Most stocks on Wall Street are rising Friday, but trading is once again choppy as the market closes out a tumultuous week.

The benchmark S&P 500 index was up 0.6%, as of 12:36 p.m. Eastern. The Dow Jones Industrial Average was up 0.9%, with help from energy companies like ExxonMobil. The Nasdaq lagged other major indexes with a gain of just 0.2%.

All three indexes are on pace for weekly losses. The S&P 500 is down 2.7% for the week, which would be its biggest weekly drop since January. The Nasdaq is down 3.8% and the Dow is down 1.9%.

Merck jumped 9% after the drugmaker released a study that showed its experimental pill to treat COVID-19 cut hospitalizations and deaths by half in people who were recently infected with the virus.

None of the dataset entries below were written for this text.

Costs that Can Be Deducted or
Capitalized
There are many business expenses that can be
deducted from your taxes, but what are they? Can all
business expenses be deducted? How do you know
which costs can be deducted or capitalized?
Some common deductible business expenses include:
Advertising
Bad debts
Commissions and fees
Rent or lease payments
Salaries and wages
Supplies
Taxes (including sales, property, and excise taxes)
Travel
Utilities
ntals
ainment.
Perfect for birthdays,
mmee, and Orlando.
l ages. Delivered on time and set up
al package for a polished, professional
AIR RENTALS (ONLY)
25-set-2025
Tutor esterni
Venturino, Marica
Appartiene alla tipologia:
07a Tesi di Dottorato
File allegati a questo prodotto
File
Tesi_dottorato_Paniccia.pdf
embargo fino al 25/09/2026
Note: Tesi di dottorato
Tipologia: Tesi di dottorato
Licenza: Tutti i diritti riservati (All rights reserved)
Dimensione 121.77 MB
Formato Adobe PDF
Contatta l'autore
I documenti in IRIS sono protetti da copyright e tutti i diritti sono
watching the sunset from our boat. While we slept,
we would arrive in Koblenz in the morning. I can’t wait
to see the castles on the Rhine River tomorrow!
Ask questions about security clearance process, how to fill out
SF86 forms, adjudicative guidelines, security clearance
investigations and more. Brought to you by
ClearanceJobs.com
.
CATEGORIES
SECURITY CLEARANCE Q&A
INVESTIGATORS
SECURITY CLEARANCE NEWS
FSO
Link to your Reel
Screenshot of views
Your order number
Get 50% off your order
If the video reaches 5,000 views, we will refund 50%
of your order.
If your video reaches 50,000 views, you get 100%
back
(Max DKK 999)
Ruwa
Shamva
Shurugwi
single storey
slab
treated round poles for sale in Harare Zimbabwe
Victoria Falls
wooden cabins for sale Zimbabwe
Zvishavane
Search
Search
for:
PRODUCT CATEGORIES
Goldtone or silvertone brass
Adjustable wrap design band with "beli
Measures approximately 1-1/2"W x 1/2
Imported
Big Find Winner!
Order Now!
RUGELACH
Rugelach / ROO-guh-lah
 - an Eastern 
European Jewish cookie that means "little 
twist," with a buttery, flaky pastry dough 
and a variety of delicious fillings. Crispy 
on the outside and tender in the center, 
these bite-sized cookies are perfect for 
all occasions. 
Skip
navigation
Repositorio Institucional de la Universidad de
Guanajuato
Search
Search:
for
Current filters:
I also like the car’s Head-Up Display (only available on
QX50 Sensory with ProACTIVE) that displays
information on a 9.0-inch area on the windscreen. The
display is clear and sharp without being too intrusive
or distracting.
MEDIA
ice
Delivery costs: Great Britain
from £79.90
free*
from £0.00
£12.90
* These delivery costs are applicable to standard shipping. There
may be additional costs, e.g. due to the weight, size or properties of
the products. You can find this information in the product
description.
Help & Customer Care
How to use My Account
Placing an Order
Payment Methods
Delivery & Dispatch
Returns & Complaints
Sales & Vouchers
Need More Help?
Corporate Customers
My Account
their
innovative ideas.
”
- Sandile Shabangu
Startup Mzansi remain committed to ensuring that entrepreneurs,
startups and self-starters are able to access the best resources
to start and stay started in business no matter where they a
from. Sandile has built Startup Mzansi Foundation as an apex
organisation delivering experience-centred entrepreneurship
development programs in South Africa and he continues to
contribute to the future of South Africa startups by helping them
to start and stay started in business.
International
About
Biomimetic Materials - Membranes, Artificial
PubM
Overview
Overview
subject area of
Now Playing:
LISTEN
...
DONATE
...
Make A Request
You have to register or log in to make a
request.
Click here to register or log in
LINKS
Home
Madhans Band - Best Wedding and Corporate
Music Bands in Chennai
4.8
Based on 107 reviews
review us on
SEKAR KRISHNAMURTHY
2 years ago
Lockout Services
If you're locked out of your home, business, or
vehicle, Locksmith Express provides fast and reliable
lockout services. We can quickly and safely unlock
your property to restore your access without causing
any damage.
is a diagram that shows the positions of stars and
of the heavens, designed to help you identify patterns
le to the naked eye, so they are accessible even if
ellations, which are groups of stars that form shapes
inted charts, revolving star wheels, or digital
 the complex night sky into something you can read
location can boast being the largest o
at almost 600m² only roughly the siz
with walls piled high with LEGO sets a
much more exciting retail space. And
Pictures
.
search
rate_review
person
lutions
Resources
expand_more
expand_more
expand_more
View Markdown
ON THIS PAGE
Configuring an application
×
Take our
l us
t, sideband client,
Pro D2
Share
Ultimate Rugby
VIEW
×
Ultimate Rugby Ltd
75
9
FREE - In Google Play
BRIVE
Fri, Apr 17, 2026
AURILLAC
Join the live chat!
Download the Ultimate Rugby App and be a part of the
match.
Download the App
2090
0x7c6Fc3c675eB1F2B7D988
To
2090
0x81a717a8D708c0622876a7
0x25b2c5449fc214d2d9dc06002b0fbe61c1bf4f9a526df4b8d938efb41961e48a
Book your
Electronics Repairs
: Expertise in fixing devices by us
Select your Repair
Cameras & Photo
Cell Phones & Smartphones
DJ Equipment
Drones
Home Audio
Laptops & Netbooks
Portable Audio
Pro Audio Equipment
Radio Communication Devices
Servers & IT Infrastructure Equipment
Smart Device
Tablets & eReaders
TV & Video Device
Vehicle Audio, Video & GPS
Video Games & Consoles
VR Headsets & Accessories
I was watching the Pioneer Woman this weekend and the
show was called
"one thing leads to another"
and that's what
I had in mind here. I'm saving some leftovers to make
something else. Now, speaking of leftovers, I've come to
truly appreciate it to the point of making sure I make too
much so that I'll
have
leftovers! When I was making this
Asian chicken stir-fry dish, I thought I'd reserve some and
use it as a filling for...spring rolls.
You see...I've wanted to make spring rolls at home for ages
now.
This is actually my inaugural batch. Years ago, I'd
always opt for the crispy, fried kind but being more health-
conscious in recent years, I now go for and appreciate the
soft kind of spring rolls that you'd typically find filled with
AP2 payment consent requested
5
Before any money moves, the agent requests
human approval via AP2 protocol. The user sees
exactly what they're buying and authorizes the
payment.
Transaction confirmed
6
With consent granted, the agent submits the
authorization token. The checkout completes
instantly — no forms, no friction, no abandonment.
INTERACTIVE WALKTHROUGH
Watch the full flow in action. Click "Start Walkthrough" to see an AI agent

September was the worst month for the S&P 500 since March 2020, when the pandemic first took hold across the U.S. and the globe. Investors have gotten skittish in recent weeks as COVID-19 infections continue to spread across the country as well as political turmoil in Washington, where Democrats seem no closer in resolving issues like infrastructure, social spending and the debt ceiling.

There’s also rising inflation. Oil prices are up 2% this week, approaching a seven-year high, while natural gas prices are up more than 8%.

The yield on the 10-year Treasury note, a benchmark for many kinds of loans, fell to 1.48% Fiday from 1.50%. It was trading at 1.32% just over a week ago.